I had fun playing with the Amiga 500, eventually got it up to 4MB of RAM, 750MB of hard disk, upgraded the Kickstart ROMs to 3.1, and put a ton of WHDLoad games on the hard drive by way of RS232 and ZModem (I kid you not). Eventually I got kind of stuck with its slow speed, lack of affordable upgrade path, and worst of all, no ethernet to speak of (yes I'm aware of the rare sidecars or the possibility of adding a Zorro card, good luck with that).

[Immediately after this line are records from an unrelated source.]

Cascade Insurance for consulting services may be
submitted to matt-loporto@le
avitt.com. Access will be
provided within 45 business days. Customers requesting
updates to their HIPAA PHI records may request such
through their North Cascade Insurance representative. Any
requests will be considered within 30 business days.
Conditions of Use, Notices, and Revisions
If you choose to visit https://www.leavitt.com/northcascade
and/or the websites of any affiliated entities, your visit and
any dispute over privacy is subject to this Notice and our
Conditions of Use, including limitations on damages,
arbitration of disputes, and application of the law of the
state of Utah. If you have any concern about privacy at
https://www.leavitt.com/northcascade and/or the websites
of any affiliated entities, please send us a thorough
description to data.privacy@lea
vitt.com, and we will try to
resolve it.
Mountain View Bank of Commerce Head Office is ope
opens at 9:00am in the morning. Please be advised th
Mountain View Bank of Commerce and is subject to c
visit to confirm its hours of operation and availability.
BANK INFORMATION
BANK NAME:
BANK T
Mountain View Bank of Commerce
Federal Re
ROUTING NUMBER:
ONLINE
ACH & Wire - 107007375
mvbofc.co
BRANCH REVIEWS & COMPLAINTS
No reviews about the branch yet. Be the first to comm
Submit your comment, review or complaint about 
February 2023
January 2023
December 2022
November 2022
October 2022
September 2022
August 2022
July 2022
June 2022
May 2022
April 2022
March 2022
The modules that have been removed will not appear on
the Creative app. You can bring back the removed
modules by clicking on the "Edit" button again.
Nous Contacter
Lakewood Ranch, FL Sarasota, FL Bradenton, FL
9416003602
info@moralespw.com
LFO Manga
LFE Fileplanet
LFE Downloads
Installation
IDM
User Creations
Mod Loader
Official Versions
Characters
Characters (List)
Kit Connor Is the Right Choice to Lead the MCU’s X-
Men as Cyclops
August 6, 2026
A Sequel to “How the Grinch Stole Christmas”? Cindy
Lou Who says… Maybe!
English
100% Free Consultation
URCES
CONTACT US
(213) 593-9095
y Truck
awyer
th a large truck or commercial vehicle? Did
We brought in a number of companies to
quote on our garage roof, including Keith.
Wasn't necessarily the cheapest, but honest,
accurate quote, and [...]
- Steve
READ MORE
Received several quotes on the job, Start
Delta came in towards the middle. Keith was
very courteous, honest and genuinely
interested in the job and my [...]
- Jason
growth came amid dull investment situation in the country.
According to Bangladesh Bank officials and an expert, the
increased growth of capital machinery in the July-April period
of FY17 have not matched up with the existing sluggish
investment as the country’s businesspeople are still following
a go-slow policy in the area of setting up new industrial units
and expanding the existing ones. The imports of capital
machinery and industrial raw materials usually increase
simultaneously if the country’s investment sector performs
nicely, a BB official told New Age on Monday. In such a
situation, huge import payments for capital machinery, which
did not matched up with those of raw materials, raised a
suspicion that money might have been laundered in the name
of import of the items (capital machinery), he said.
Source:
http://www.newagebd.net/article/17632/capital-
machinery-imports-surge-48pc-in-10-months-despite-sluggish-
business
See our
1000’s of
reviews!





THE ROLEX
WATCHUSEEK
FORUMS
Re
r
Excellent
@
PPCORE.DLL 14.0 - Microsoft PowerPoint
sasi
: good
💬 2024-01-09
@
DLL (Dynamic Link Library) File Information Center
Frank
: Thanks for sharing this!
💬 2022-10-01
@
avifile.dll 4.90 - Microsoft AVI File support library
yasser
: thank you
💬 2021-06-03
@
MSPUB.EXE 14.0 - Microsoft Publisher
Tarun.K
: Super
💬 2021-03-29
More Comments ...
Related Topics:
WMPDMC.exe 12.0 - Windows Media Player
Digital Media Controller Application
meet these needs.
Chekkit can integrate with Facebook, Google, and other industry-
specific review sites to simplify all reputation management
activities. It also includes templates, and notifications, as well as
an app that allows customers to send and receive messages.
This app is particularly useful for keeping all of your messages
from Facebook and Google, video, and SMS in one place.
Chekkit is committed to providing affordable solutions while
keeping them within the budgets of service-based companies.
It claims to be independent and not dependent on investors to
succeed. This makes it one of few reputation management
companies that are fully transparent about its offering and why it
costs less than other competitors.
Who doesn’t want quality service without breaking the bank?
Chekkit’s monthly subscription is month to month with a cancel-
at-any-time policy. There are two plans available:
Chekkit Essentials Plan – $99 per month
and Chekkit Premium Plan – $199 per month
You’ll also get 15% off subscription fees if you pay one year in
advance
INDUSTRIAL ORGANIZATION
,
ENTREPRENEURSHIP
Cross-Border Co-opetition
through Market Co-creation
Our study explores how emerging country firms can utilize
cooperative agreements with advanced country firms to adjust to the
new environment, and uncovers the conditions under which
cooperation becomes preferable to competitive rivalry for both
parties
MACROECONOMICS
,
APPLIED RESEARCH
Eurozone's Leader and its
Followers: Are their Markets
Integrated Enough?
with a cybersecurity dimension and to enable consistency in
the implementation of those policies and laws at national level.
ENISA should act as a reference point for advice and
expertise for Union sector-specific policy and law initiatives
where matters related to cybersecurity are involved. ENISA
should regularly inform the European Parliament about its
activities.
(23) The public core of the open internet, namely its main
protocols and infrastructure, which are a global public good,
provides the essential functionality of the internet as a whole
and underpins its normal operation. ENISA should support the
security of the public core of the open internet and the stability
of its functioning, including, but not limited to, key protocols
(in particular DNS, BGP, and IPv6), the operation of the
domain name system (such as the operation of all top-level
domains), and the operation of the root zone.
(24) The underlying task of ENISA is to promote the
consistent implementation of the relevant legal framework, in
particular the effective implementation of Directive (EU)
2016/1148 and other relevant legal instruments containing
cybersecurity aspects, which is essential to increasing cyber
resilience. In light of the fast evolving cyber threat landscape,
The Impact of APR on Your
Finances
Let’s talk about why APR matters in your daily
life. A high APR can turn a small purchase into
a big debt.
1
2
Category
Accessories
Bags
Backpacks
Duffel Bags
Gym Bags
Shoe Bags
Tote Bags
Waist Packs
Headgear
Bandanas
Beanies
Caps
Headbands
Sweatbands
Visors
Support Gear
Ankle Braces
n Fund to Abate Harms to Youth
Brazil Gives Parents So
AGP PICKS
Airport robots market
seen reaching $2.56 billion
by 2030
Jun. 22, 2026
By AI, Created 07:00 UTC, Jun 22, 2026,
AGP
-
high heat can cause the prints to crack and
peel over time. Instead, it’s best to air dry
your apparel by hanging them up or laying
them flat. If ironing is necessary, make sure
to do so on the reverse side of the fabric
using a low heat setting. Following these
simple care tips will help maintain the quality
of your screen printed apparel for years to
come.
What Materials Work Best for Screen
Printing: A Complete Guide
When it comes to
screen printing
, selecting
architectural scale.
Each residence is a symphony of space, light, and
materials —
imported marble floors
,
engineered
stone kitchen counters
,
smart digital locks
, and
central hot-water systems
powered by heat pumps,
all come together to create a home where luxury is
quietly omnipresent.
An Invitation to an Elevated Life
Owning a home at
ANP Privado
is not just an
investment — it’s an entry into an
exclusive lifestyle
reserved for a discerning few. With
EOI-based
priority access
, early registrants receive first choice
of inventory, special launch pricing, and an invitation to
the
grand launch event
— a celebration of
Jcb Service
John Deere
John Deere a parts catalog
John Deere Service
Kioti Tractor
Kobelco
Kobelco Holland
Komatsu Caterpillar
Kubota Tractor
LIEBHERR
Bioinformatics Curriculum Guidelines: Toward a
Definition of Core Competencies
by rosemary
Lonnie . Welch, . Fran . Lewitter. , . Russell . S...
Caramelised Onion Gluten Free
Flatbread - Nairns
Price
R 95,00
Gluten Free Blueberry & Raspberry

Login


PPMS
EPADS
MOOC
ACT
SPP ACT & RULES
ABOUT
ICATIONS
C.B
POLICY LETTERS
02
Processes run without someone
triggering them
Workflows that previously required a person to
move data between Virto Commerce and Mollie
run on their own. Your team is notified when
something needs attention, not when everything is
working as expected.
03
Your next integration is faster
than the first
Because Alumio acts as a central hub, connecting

So it's in a closet now. In its place is a brand spankin new Escom Amiga 1200. I got a PCMCIA ethernet card, a 40GB (!) internal 2.5" HDD, 8MB of clockport RAM from Germany, and a brand new Indivision AGA internal scan doubler from their most recent run. The Amiga and Apple IIGS now each get their own displays thus:
Hey, what's that thing sitting on top of the Apple IIGS? The postman also brought me an AE Audio Animator for the Apple IIGS. I always liked the stupid mixer box, but I haven't tried the MIDI yet. In that shot, the Amiga is running Lion King AGA. Let's have a shot of System 6.0.1 and AmigaOS 3.9 side by side:
You can barely see it, but there it is, in 640x480 mode, with colorful icons and the enormous red mouse pointer. I should add that with the Indivision AGA, the Amiga 1200 can push 1024x768. Unfortunately the un-upgraded 14MHz 020 is rather pokey and it runs you out of graphics RAM. Someday I'll spring for what ebay.de (the Amiga supermarket!) calls a "turbokarte", but for now I'm satisfied with the Amiga collection.
Lately I'm getting back to my IIGS video game development (what can I say, goodness takes time), using the IIGS partitions off the CF card, dumped into KEGS-OSX. I'd really like to release something, but I want it to be good. Someday.